Mice were fed with a 5% low-protein diet for two weeks, at which point tumor inoculation was conducted. Following this inoculation, the 5% low-protein diet was continued. On the other hand, control mice were fed with a normal diet (25% protein) and such diet was continued after tumor inoculation. In comparison with control mice, mice fed with the 5% low-protein diet showed a prominent prolongation of survival rate when injected with both EL4 and 3LL tumors. Interestingly, CD1d(-/-) mice, which primarily lack natural killer T (NKT) cells, did not show the prolongation of survival rate even when they received a 5% low-protein diet. The most striking phenomenon seen in tumor-bearing mice fed with the 5% low-protein diet was the suppression of tumor metastasis to the liver and lung. Such suppression was not seen in CD1d(-/-) mice who were fed with a 5% low-protein diet. Phenotypic study revealed that the proportion of NKT cells after tumor inoculation decreased in the mice fed with a normal diet. However, such decrease did not occur in mice fed with the 5% low-protein diet. Reflecting the activation of NKT cells by feeding, tumor cytotoxicity and cytokine production were also augmented by the 5% low-protein diet. These results suggest that a low-protein diet has the potential to augment the innate immunity against tumors, especially mediated by the activation of NKT cells.

Age-dependent variation in the proportion and number of intestinal lymphocyte subsets, especially natural killer T cells, double-positive CD4+ CD8+ cells and B220+ T cells, in mice.

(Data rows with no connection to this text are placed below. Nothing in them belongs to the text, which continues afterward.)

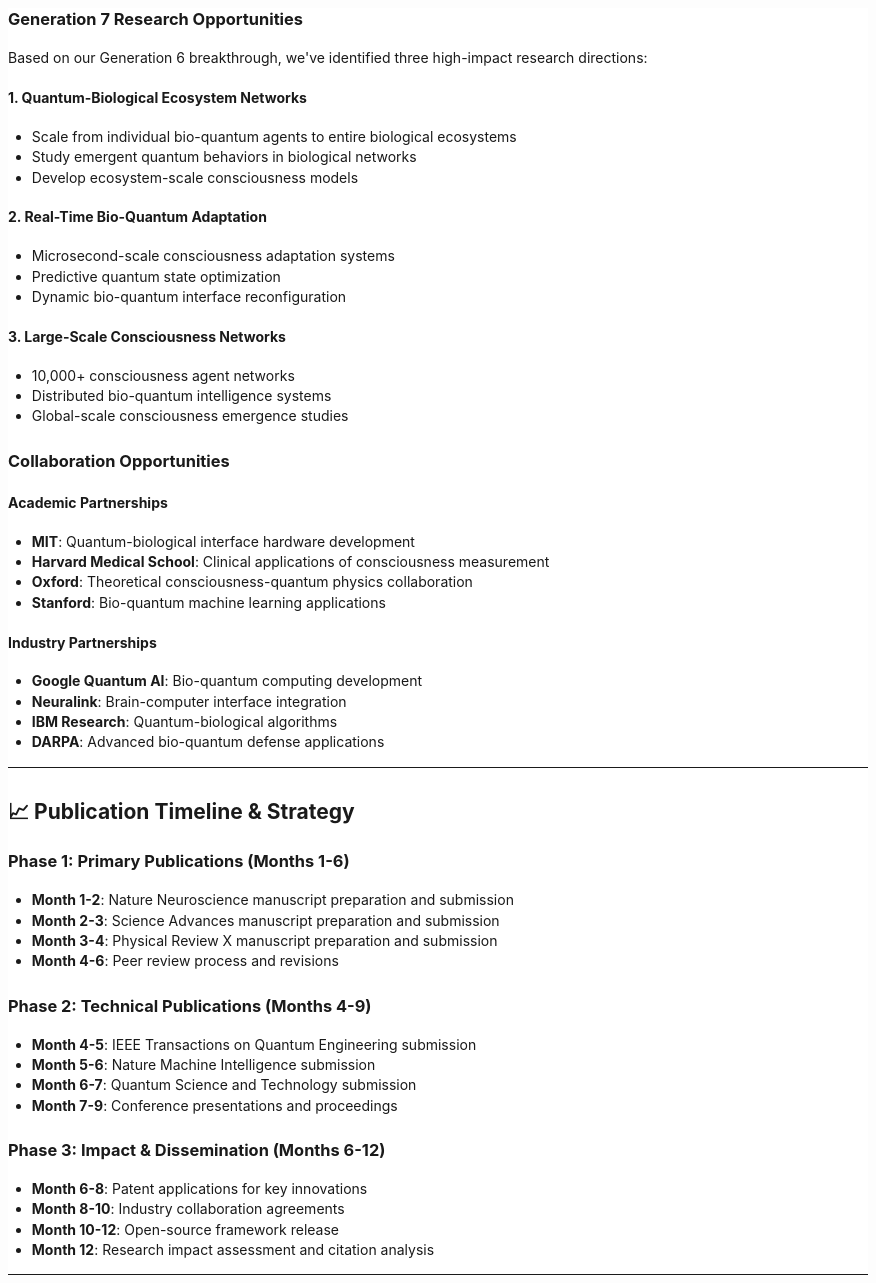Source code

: ### Generation 7 Research Opportunities

Based on our Generation 6 breakthrough, we've identified three high-impact research directions:

#### 1. **Quantum-Biological Ecosystem Networks**
- Scale from individual bio-quantum agents to entire biological ecosystems
- Study emergent quantum behaviors in biological networks
- Develop ecosystem-scale consciousness models

#### 2. **Real-Time Bio-Quantum Adaptation**
- Microsecond-scale consciousness adaptation systems
- Predictive quantum state optimization
- Dynamic bio-quantum interface reconfiguration

#### 3. **Large-Scale Consciousness Networks**
- 10,000+ consciousness agent networks
- Distributed bio-quantum intelligence systems
- Global-scale consciousness emergence studies

### Collaboration Opportunities

#### Academic Partnerships
- **MIT**: Quantum-biological interface hardware development
- **Harvard Medical School**: Clinical applications of consciousness measurement
- **Oxford**: Theoretical consciousness-quantum physics collaboration
- **Stanford**: Bio-quantum machine learning applications

#### Industry Partnerships
- **Google Quantum AI**: Bio-quantum computing development
- **Neuralink**: Brain-computer interface integration
- **IBM Research**: Quantum-biological algorithms
- **DARPA**: Advanced bio-quantum defense applications

---

## 📈 Publication Timeline & Strategy

### Phase 1: Primary Publications (Months 1-6)
- **Month 1-2**: Nature Neuroscience manuscript preparation and submission
- **Month 2-3**: Science Advances manuscript preparation and submission
- **Month 3-4**: Physical Review X manuscript preparation and submission
- **Month 4-6**: Peer review process and revisions

### Phase 2: Technical Publications (Months 4-9)
- **Month 4-5**: IEEE Transactions on Quantum Engineering submission
- **Month 5-6**: Nature Machine Intelligence submission
- **Month 6-7**: Quantum Science and Technology submission
- **Month 7-9**: Conference presentations and proceedings

### Phase 3: Impact & Dissemination (Months 6-12)
- **Month 6-8**: Patent applications for key innovations
- **Month 8-10**: Industry collaboration agreements
- **Month 10-12**: Open-source framework release
- **Month 12**: Research impact assessment and citation analysis

---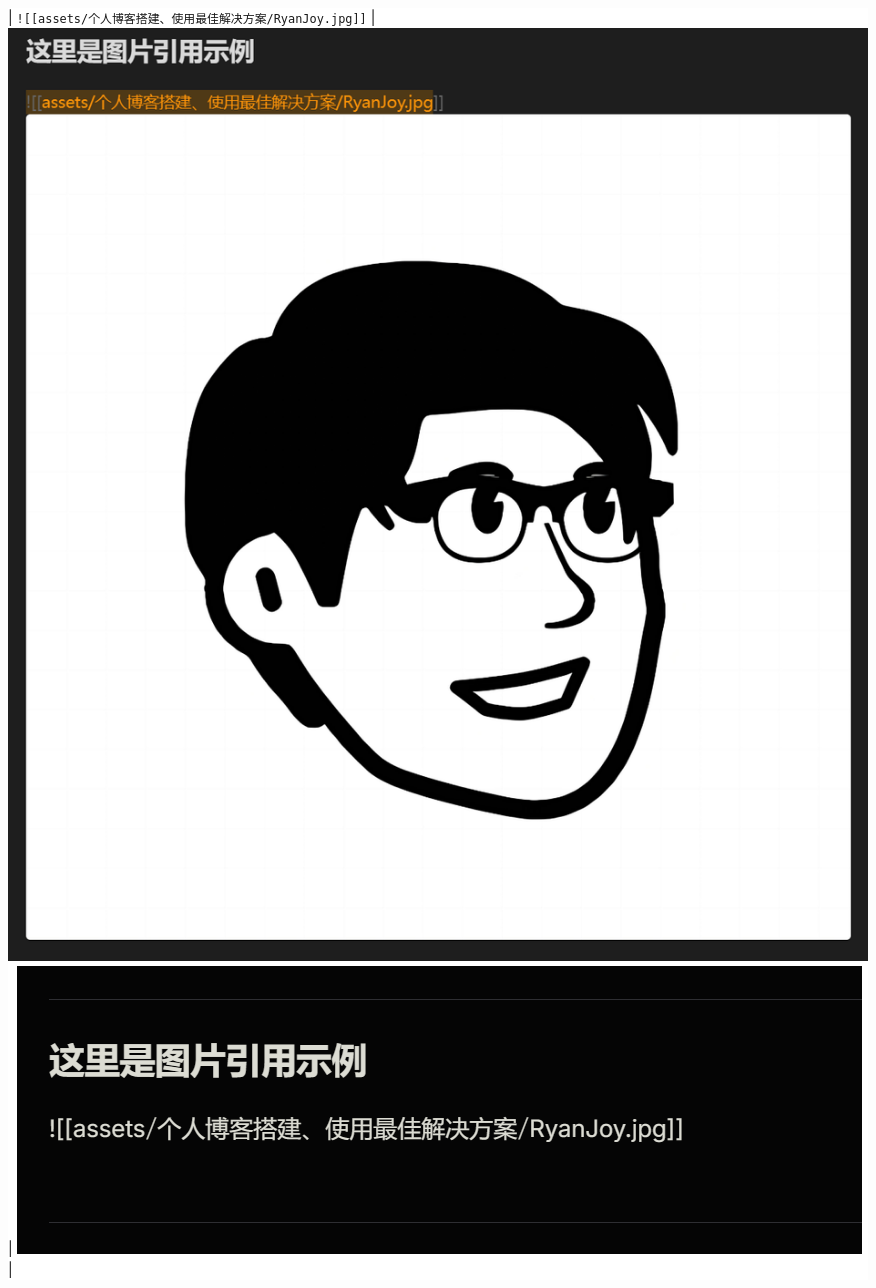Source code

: | `![[assets/个人博客搭建、使用最佳解决方案/RyanJoy.jpg]]` | ![](assets/个人博客搭建、使用最佳解决方案/20250131223328.png) | ![](assets/个人博客搭建、使用最佳解决方案/20250131223402.png) |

The age-dependent variation in the proportion and number of lymphocyte subsets was examined at various extrathymic sites, including the liver, small intestine, colon and appendix in mice. In comparison with young mice (4 weeks of age), the number of total lymphocytes yielded by all tested organs was greater in adult (9 weeks) and old (40 weeks) mice. The major lymphocyte subset that expanded with age was interleukin-2 receptor (IL-2R) beta+ CD3int cells (50% of them expressed NK1.1) in the liver, whereas it was CD3+ IL-2Rbeta- NK1.1- cells at all intraepithelial sites in the intestine. Although NK1.1+ CD3+ cells were present at intraepithelial sites in the intestine, the proportion of this subset was rather low. The ratio of CD4 to CD8 tended to decrease among natural killer T (NKT) cells and T cells at all intraepithelial sites in the intestine with age. A unique population of double-positive CD4+ CD8+ cells in the small intestine increased in old mice. B220+ T cells were found mainly in the appendix and colon, and the proportion of these T cells decreased in old mice. Conventional NKT cells were very few in Jalpha281-/- and CD1d-/- mice in the liver, while NKT cells which existed in the appendix remained unchanged even in these mice. This was because unconventional CD8+ NKT cells were present in the intestine. The present results suggest that despite the fact that both the liver and intraepithelial sites in the intestine carry many extrathymic T cells, the distribution of lymphocyte subsets and their age-associated variation are site-specific.